17. The broader lesson is that, in an integrated global economy with
large and volatile capital flows, both self-responsibility and
international cooperation take on added significance. Countries seeking
access to international capital markets thus need to bend over backwards
to follow sound policies and address actual or potential sources of
vulnerability. If a country is not committed to working with the
international community, we must be prepared to say "no" to its request
for financial support. But where a country has been doing all it
reasonably can to cope with a risky global environment, the
international community should have the capacity to provide effective
support. Failure to have any kind of "safety net" could undermine trust
among nations and confidence in the global system, which would have
implications going well beyond the economic sphere.
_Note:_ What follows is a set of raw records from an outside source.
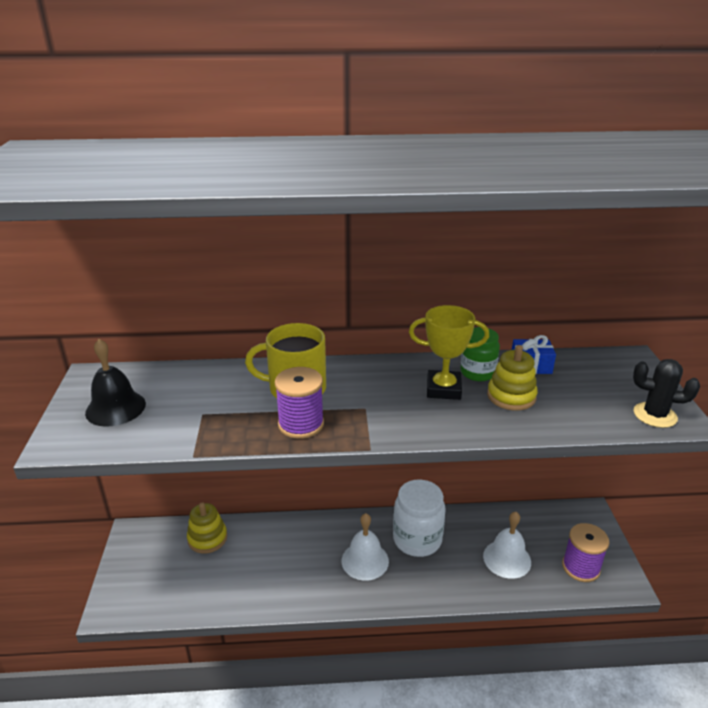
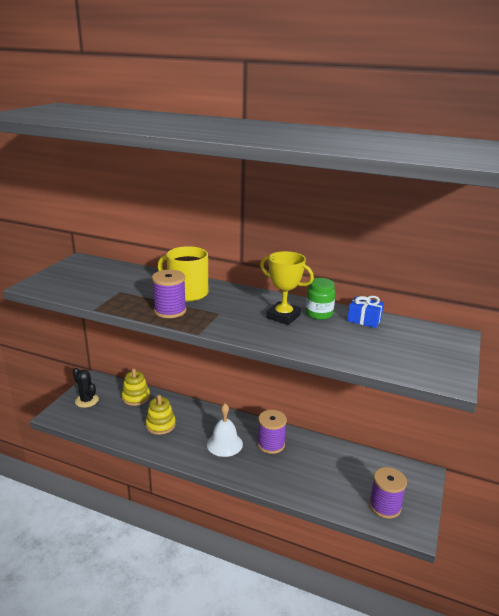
camera: 25 degrees right, 5 degrees down
(115, 408) = (77, 277): black bell -> none
(417, 539) = (271, 444): white jar -> purple spool
(507, 559) = (329, 479): white bell -> none
(511, 396) = (328, 332): yellow stacking toy -> yellow stacking toy (160, 425)
(655, 415) = (430, 372): black cactus -> black cactus (86, 400)

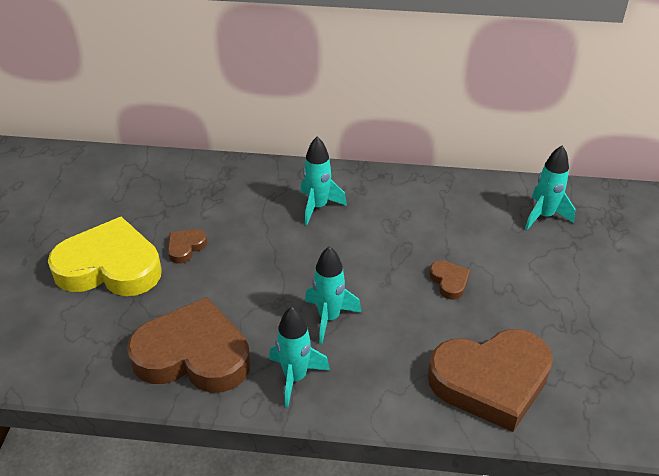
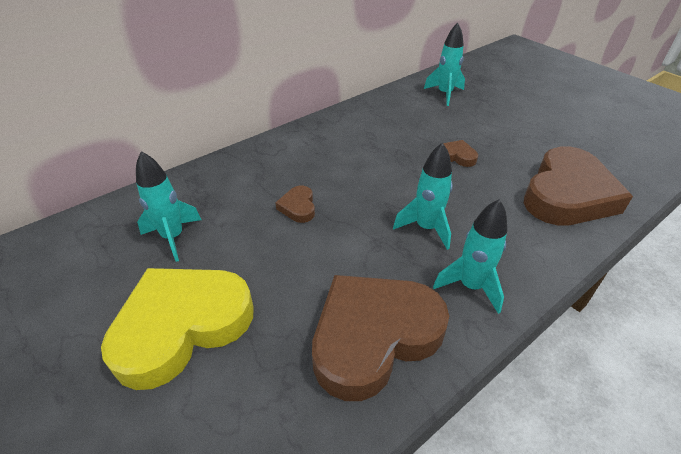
camera: 45 degrees left, 0 degrees up
(185, 247) = (238, 258): brown heart -> brown heart (298, 207)
(318, 207) = (305, 164): turquoise rocket -> turquoise rocket (173, 237)

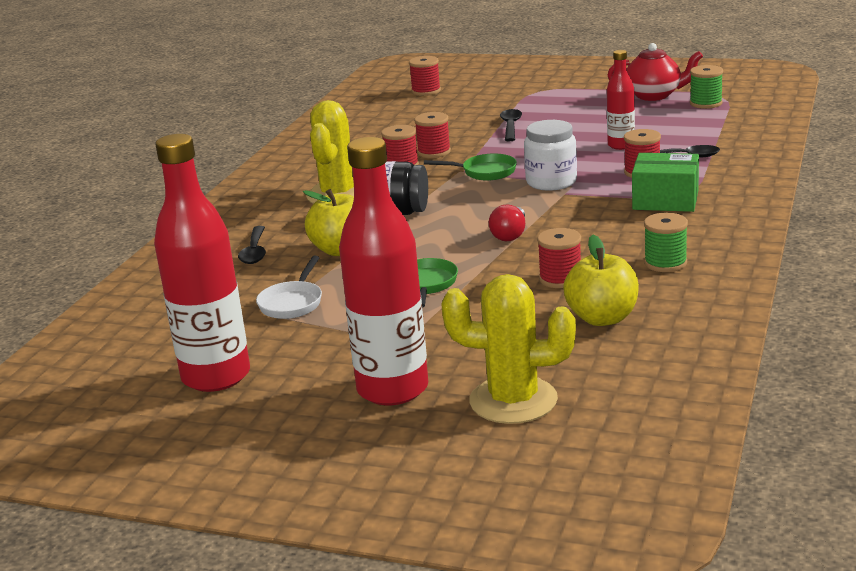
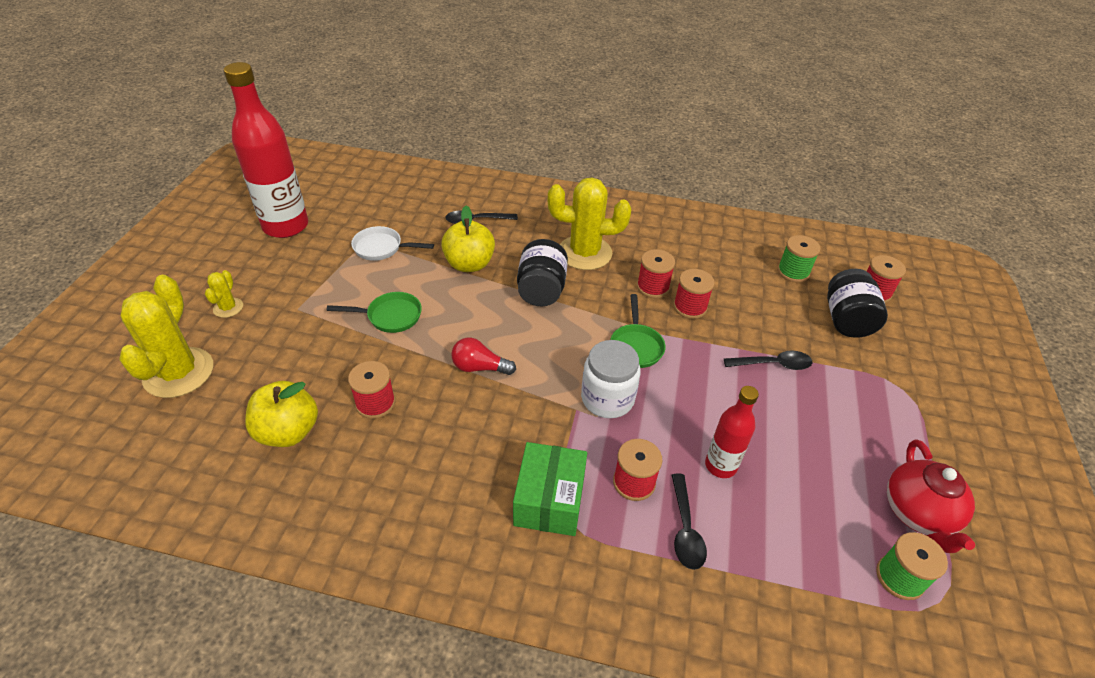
camera: 80 degrees right, 20 degrees up
(392, 389) = (228, 308): red bottle -> yellow cactus
(459, 101) = (846, 320): none -> black jar
(665, 263) = (386, 488): green spool -> green spool (793, 272)

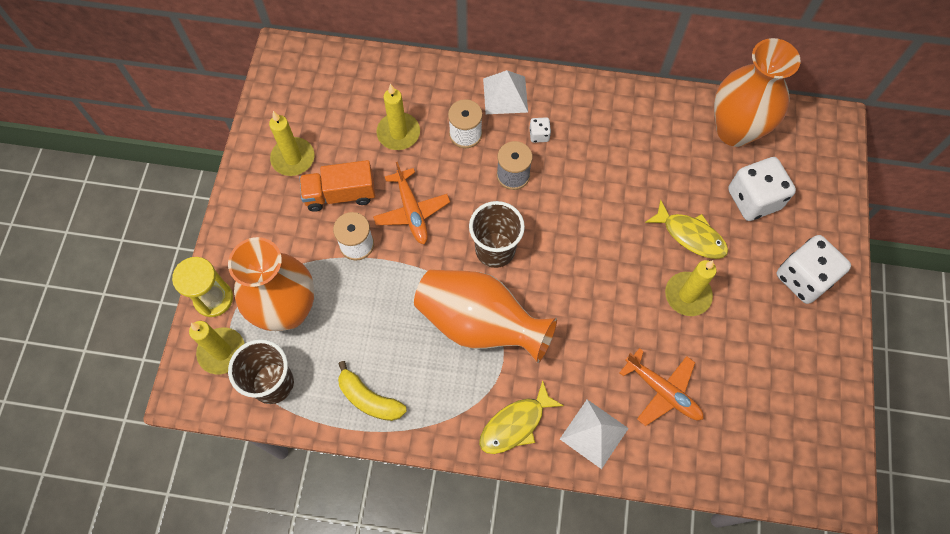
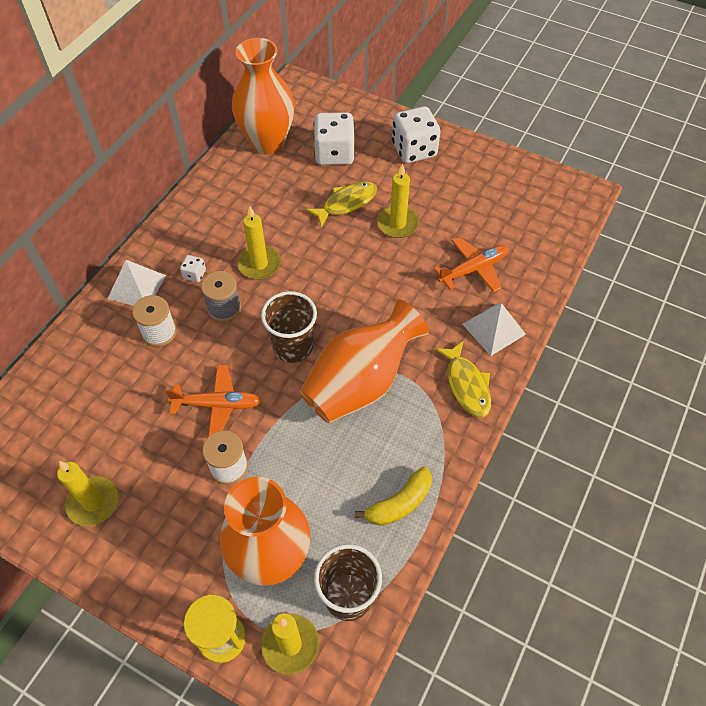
camera: 70 degrees left, 10 degrees down
(340, 194) = (163, 466): orange truck -> none
(398, 133) = (123, 390): yellow candle -> yellow candle (259, 264)

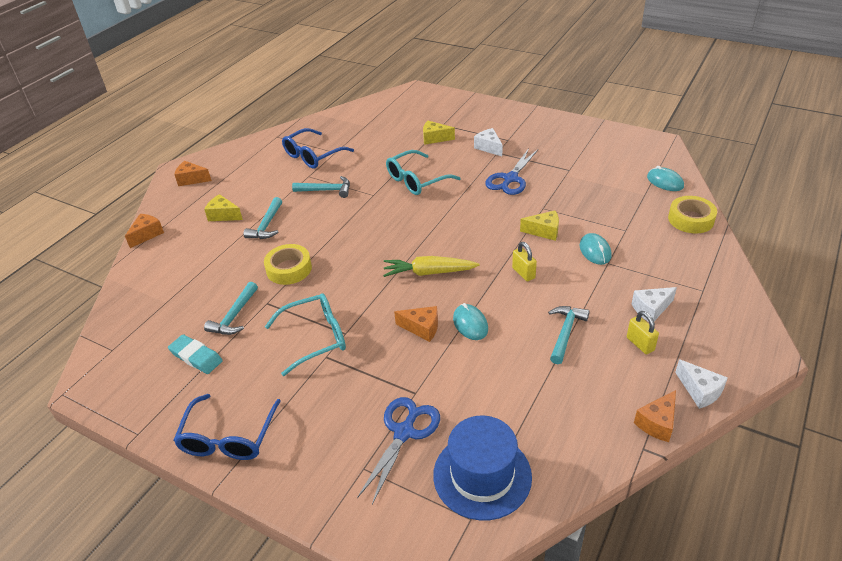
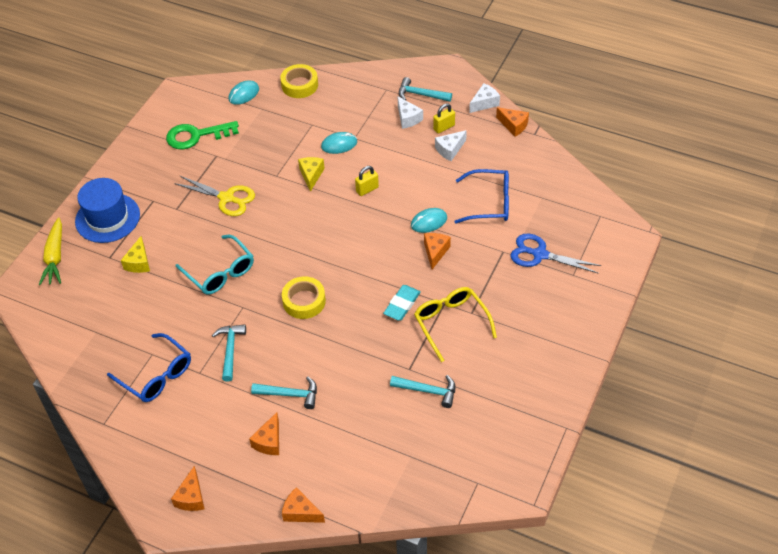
camera: 95 degrees left, 10 degrees up
(196, 357) = (480, 408): turquoise eraser -> turquoise eraser (402, 305)
(223, 215) = (269, 441): yellow cheese -> orange cheese
(228, 437) = (560, 362): blue glasses -> blue glasses (489, 203)
(289, 269) = (361, 360): yellow tape -> yellow tape (304, 301)
(315, 338) = (451, 323): turquoise glasses -> yellow glasses
(429, 272) = (366, 252): yellow carrot -> yellow carrot (55, 257)
(482, 475) = (568, 211): blue hat -> blue hat (107, 218)
(489, 147) = (166, 215): white cheese -> white cheese (450, 150)
(510, 179) = (226, 198): blue scissors -> yellow scissors
(565, 333) = (435, 166): turquoise hammer -> turquoise hammer (421, 94)
(595, 157) = (196, 136): none -> green key

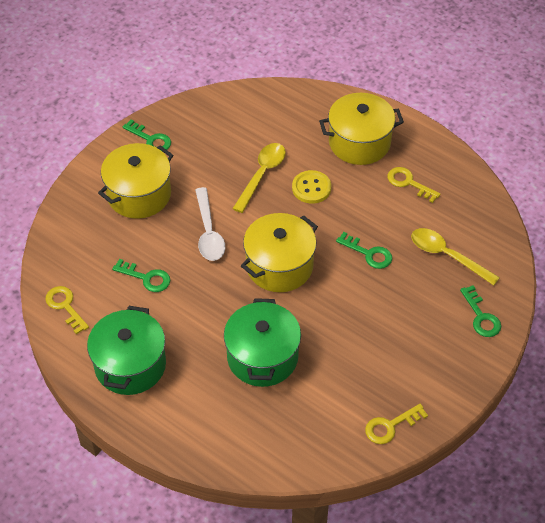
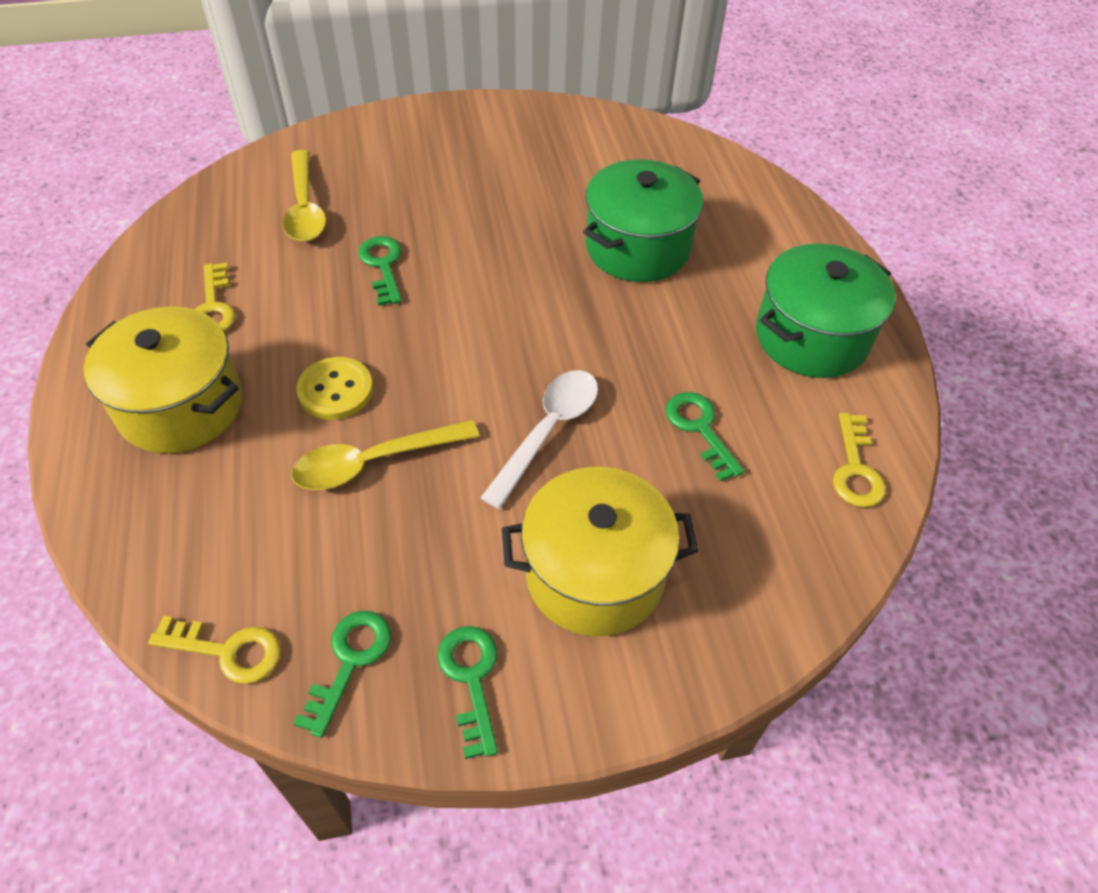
camera: 140 degrees left, 0 degrees up
(279, 266) = (505, 323): yellow pot -> none
(390, 426) = (573, 124): yellow key -> yellow key (227, 651)
(481, 316) = (362, 142): green key -> green key (349, 662)

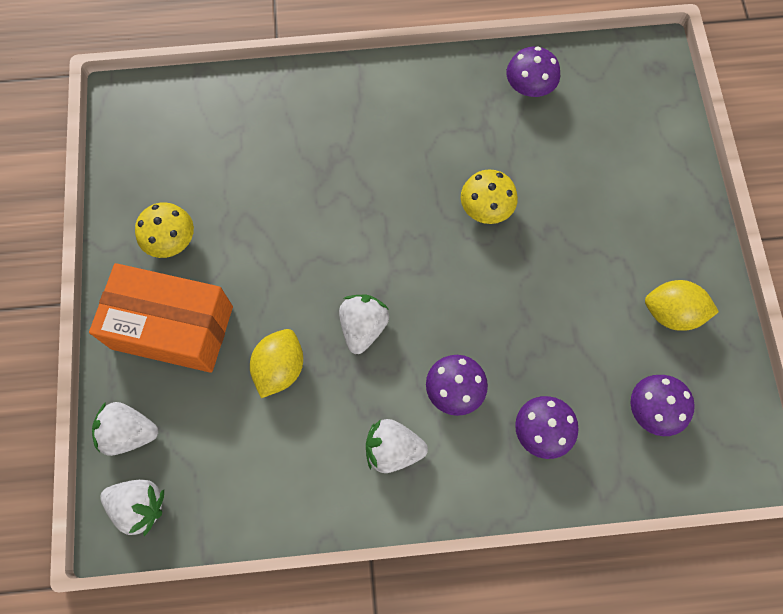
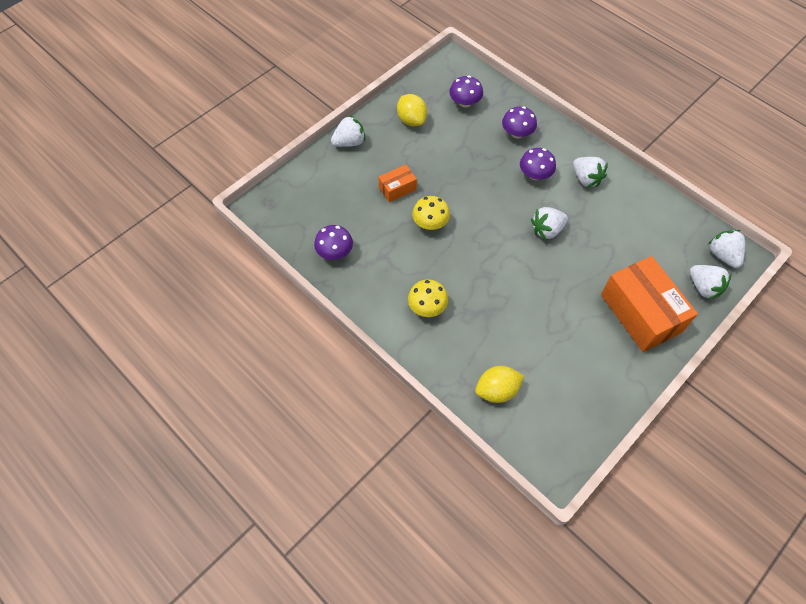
camera: 130 degrees left, 10 degrees down
(171, 240) = (602, 356): yellow mushroom -> yellow mushroom (427, 307)
(280, 368) = (604, 249): yellow lemon -> yellow lemon (497, 390)
(567, 210) = (397, 189): none -> orange box
(688, 211) = (349, 142): none -> white strawberry

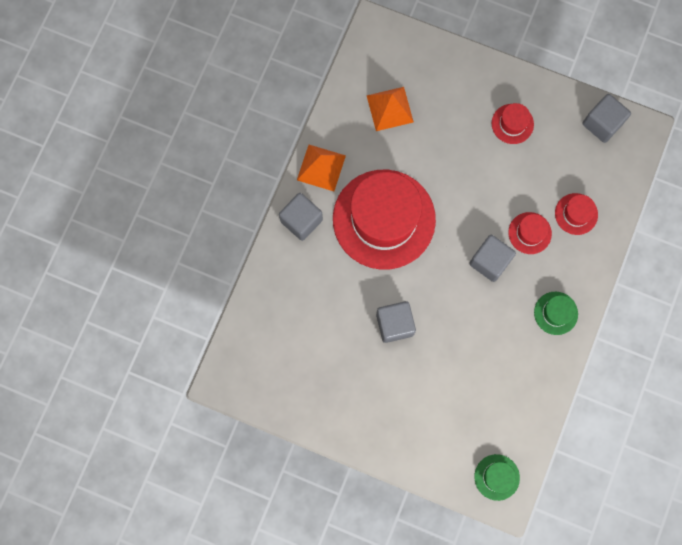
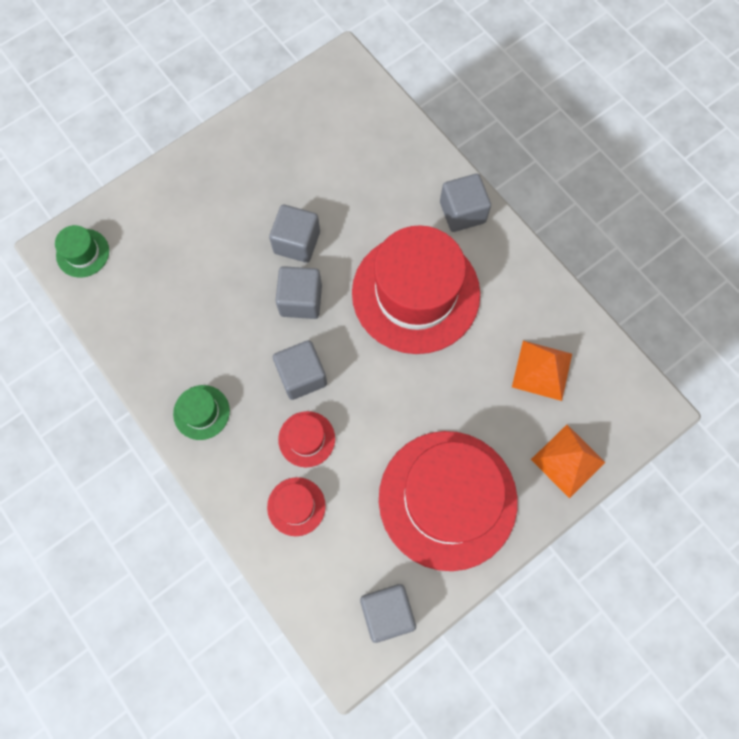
camera: 120 degrees right, 5 degrees down
(321, 167) = (511, 261): orange pyramid -> orange pyramid (568, 461)
(436, 295) = (301, 300): none -> grey cube
(512, 124) = (447, 499): red hat -> red hat, size x2.38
18. The IMF is not a lender of last resort, because it does not—and
should not—have access to unlimited liquidity. But the international
community looks to the IMF for crisis management, and our ability to
protect good performers from circumstances beyond their control is a
confidence-building anchor for the international financial system. This
does not mean that the Fund should seek to match the scale of private
financial flows. Indeed, the Fund has adequate liquidity for the
immediate future. But markets and political processes are
forward-looking, and it would not be prudent to allow the size of the
Fund to shrink in relation to the size of the global economy. Thus, a
crucial third element in our reform agenda should be openness to an
increase in IMF quota resources at the appropriate time, as an
investment in better globalization.
19. A final area for further reform is our work to enhance governance
and accountability in the IMF. This should include consideration of a
more open and transparent process for selecting the IMF's Managing
Director, continuous review of the role and procedures of our Executive
Board, and revisiting quota shares. I share the view that the current
distribution of quotas in the IMF needs to be reconsidered—especially to
correct the under-representation of a number of emerging market
countries. We should also consider ways to strengthen the voice of
African countries in the Fund. Addressing these issues would clearly
serve the interests of developing countries. But it would also benefit
the entire membership, by reinforcing the cooperative nature and
perceived legitimacy of the IMF, which are crucial counterparts to the
insistence of the international community on the Fund's central role in
crisis prevention and management.
20. I hope we can count on the Council on Foreign Relations to help
generate constructive discussion of these and other ideas for reform in
the period ahead. And now I would welcome your questions.